I am trying understand the differences between the various ways to compile/export a PyTorch model.
Background: My end goal is to export and use my detectron2 trained model as a TensorRT .engine file in NVIDIA frameworks, which got me into reading about TorchScript, torch.fx, torch.export, torch.compile, TorchDynamo with different backends e.g. TorchInductor and torch_tensorrt.
Since the model (mask2former with SWIN transformer backend) and the detectron2 framework in general have complex code constructs and dynamic control flow, I’ve ruled out torch.fx and all tracing methods (please correct me if my thinking is wrong).

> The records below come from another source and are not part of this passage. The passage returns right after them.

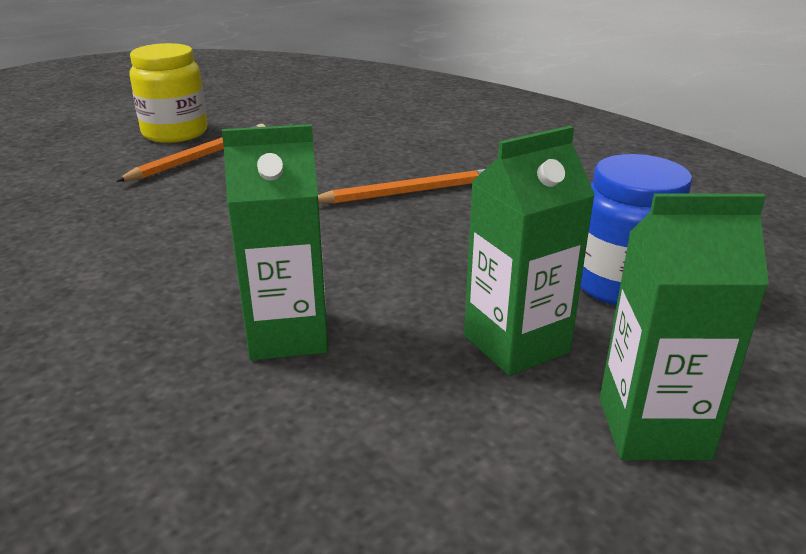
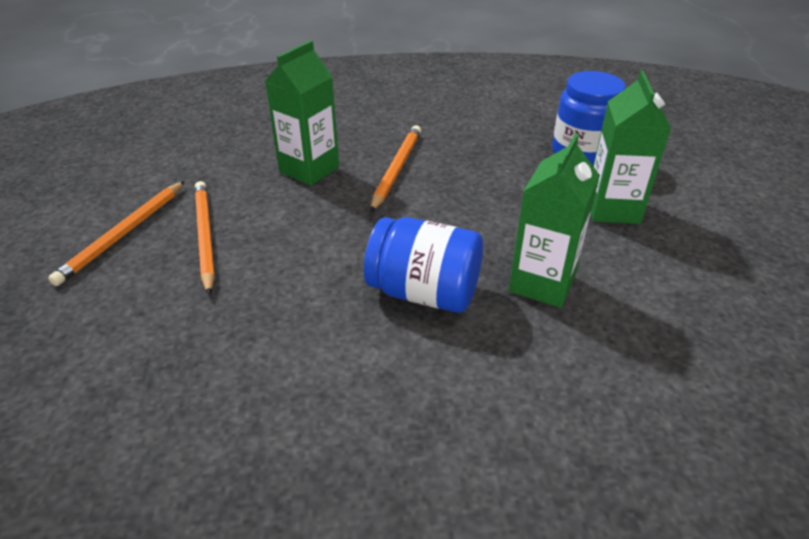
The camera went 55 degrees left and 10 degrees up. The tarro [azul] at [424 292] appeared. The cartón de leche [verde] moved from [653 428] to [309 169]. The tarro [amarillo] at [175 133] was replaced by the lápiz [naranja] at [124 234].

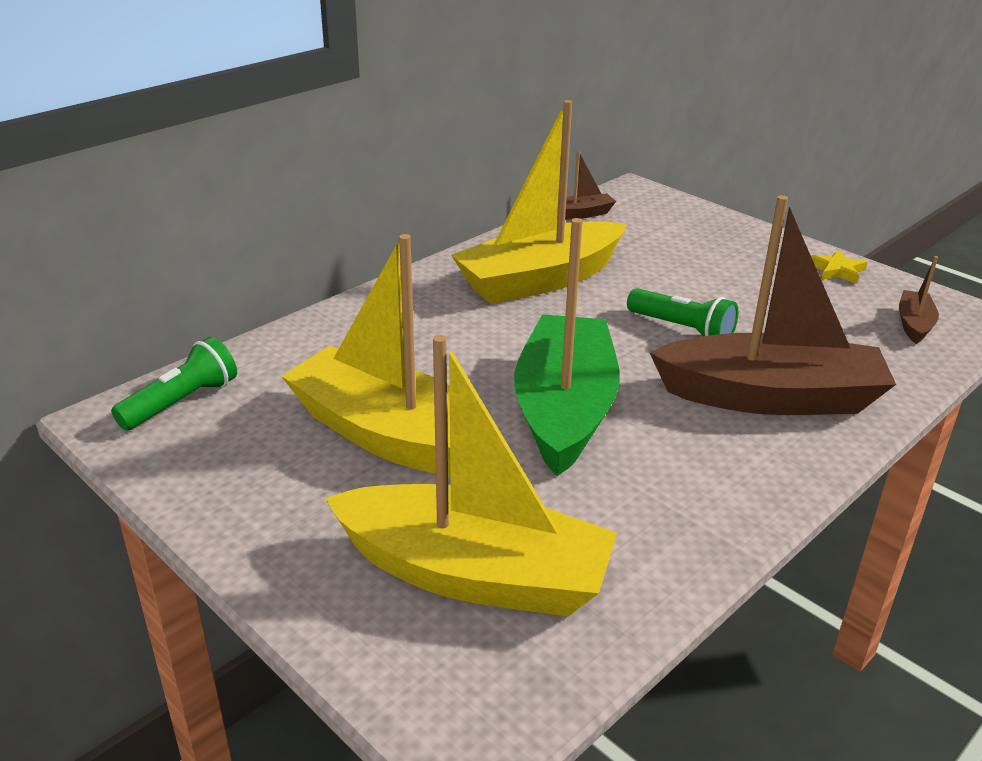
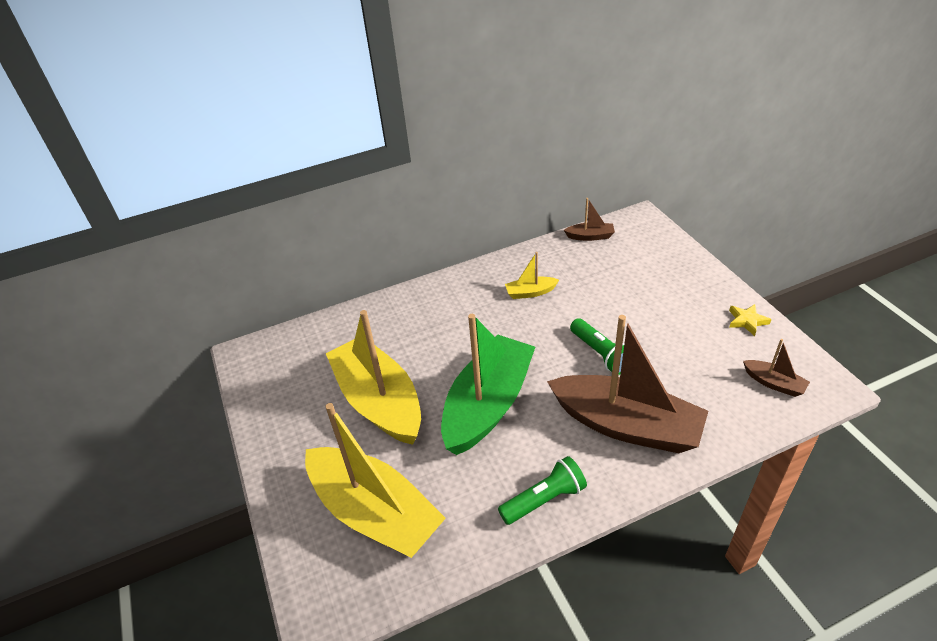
The camera went 25 degrees right and 10 degrees up. The lámpara de mano [verde] moved from [182 402] to [544 499]. The barco [marrón] at [914 324] turned 90 degrees clockwise. The barco [amarillo] at [540 280] changed to 0.42 times the size.

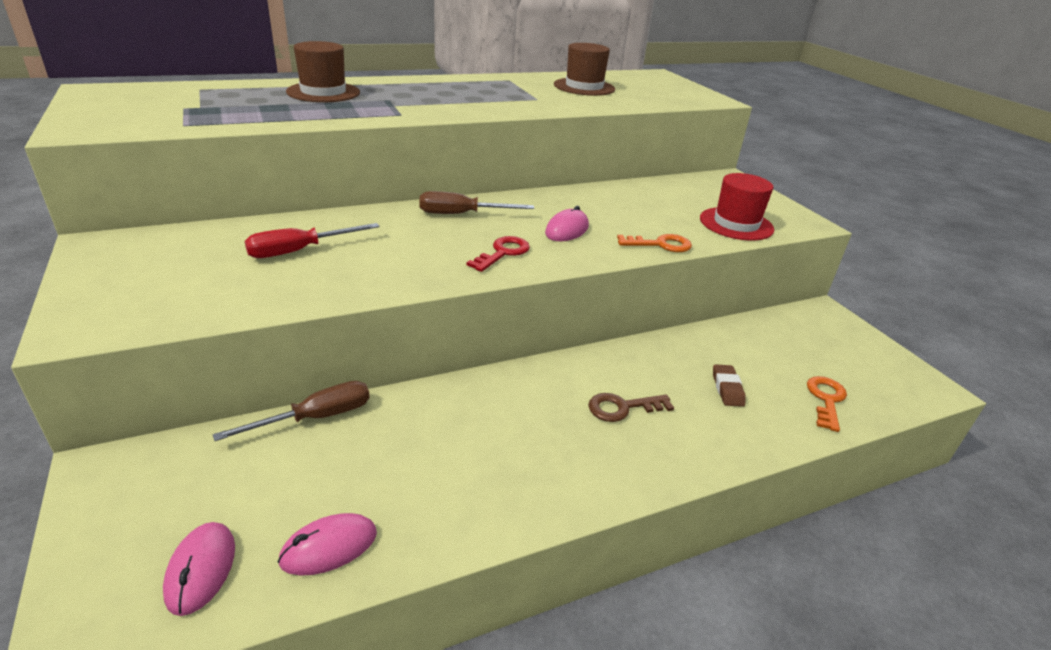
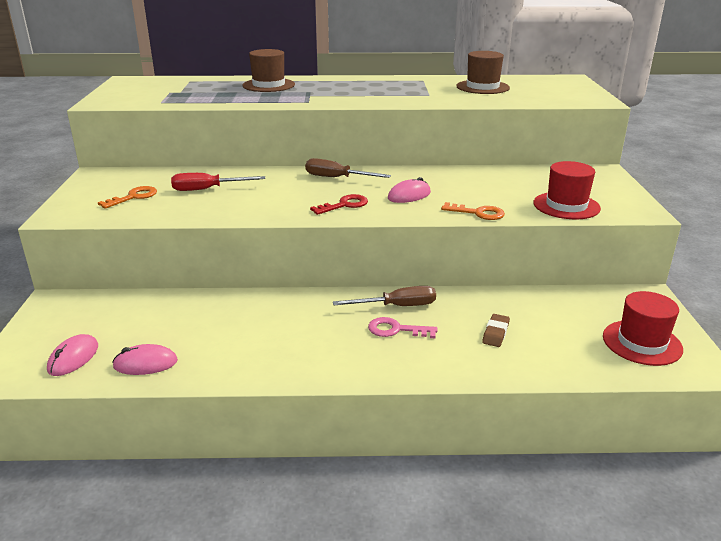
The camera went 25 degrees right and 5 degrees down. The sombrero [rojo] at [642 342] appeared. The destornillador [marrón] moved from [316 417] to [397 306]. The llave [naranja] moved from [826 400] to [133 197]. The llave [marrón] at [622 408] became the llave [rosa] at [396 330].

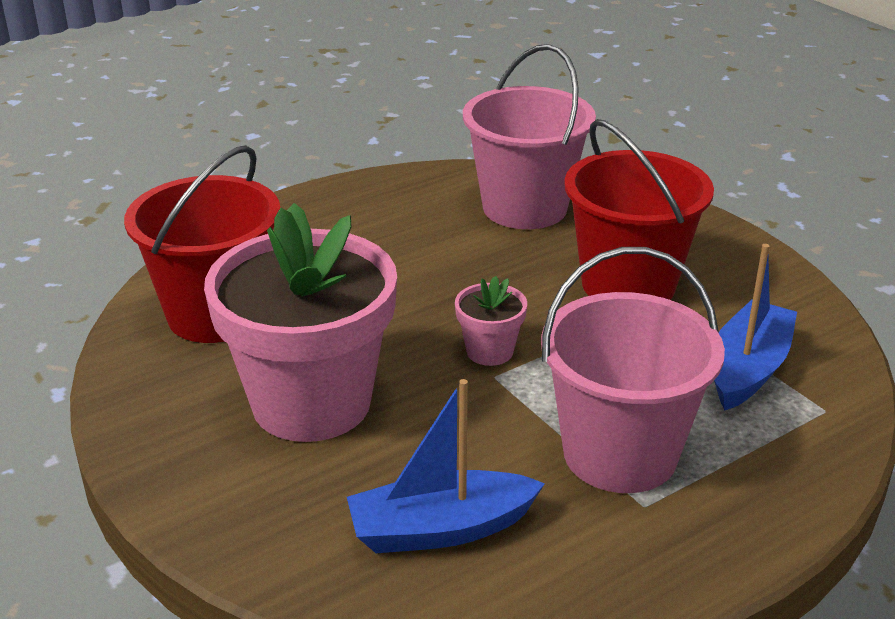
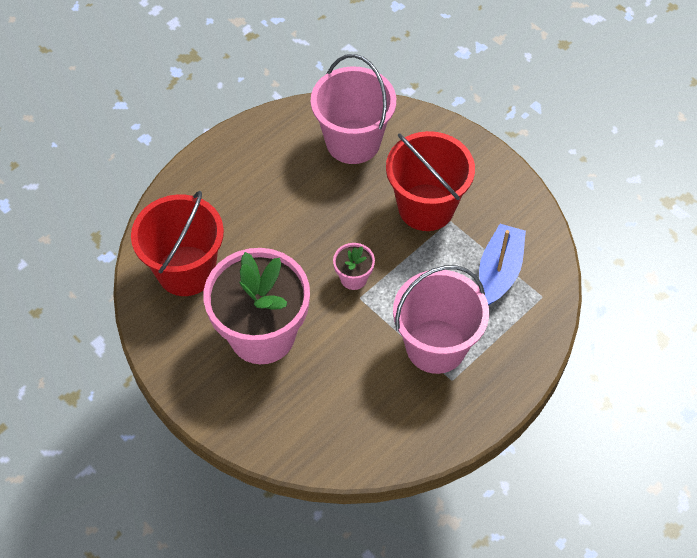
The camera went 10 degrees left and 25 degrees up. The barco [azul] at [441 529] disappeared.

I’m now left with these questions:
- Since my code has conditionals and dynamic control flow, is torch.jit.script the only “easy” option due to graph breaks and wanting to use it outside Python runtime?
- Is torch.compile with the PyTorch model as input suitable for my goal (eventually serializing to a TensorRT engine file and using it outside Python), or should I first convert the model to TorchScript?
- After compiling the model with any of the above methods, my understanding is I still need to use torch_tensorrt to serialize the model. Is there another way? I’ve stumbled upon the torch2rt project by NVIDIA but I’m not certain if it’s a better option.
Sorry for the long post and appreciate any help!